Sunday, March 3, 2013

The bookseller and the blind woman

Today I sold a book to a blind woman. Lena is a regular at the coffee shop on the corner.

When I told her that The Warrior’s Stance had finally arrived, she asked, “Oh, may I hold it?”

I put the book into Lena’s hands and she said, “It feels gorgeous. What does it look like?”

The large section of the front cover depicts a Warrior. Lavender, his outline emerges from a rectangle the color of cabernet. The Warrior is dressed in ragged clothes, lunging into the warrior’s pose, one foot in front of the other, his weapon held high, poised for confrontation, is merely a slim tree branch with leaves still clinging to one end.

The model, drawn from memory, was a homeless man I saw in Balboa Park one day circa 1990. I never dreamed that his stance would one day come to symbolize my 48-year old daughter Laura Jeanne Morefield’s fight with stage four colon cancer. The Warrior’s pose adorns the cover of chapbook that Laura asked me to produce. It was during one of our mother-daughter afternoons two months prior to her death.

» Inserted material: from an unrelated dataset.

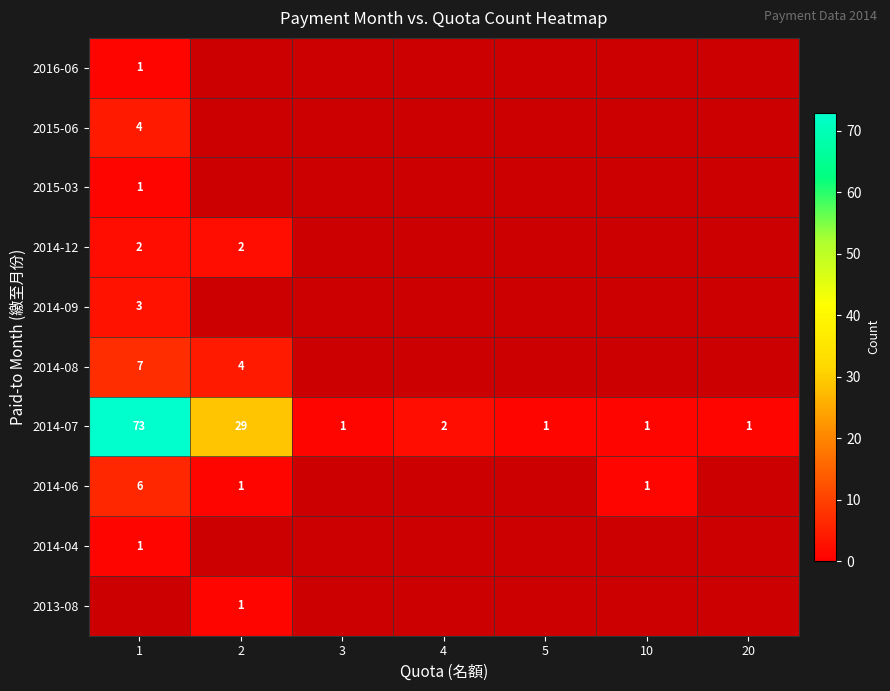

What is the maximum value shown in the chart?

73.0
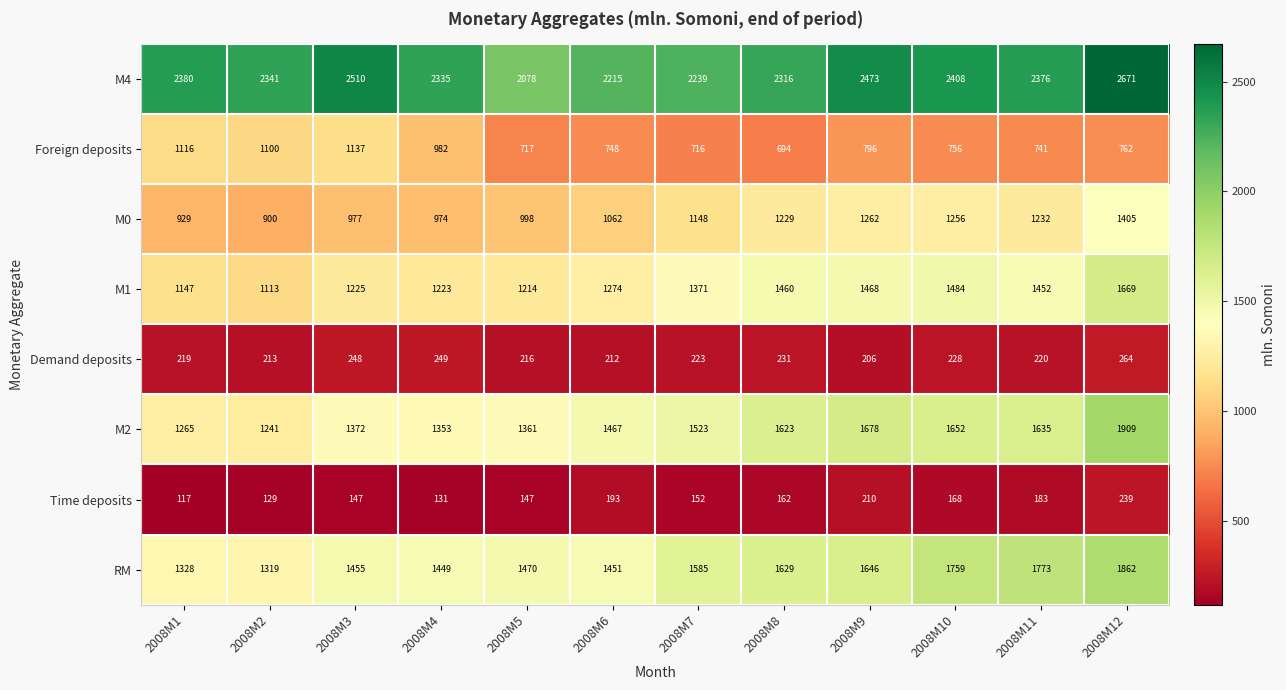

What is the difference between the second highest and second lowest values in the M2 series?

413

“And here on the back,” I told Lena, “is a lavender panel with handwritten passages from Laura’s journal reversed out in the cabernet color. And at the top of each page is a strip of cabernet each with a different handwritten entry taken from her notebooks. The poem titles are reversed out in white.”

“Oh,” said Lena. “It’s so beautiful.” She purchased a copy, intending to give it eventually to her niece. But first she will take it to the public library where they have a machine that “translates” copy into words so that she can “read” the entire book.

Before Lena left I read one of Laura’s poems aloud, the one titled “I invented bodysurfing.”

When Lena left, I wept, wanting to share the experience with Laura. “She knows already, Charlene,” said my wise friend Rob. “She knows.”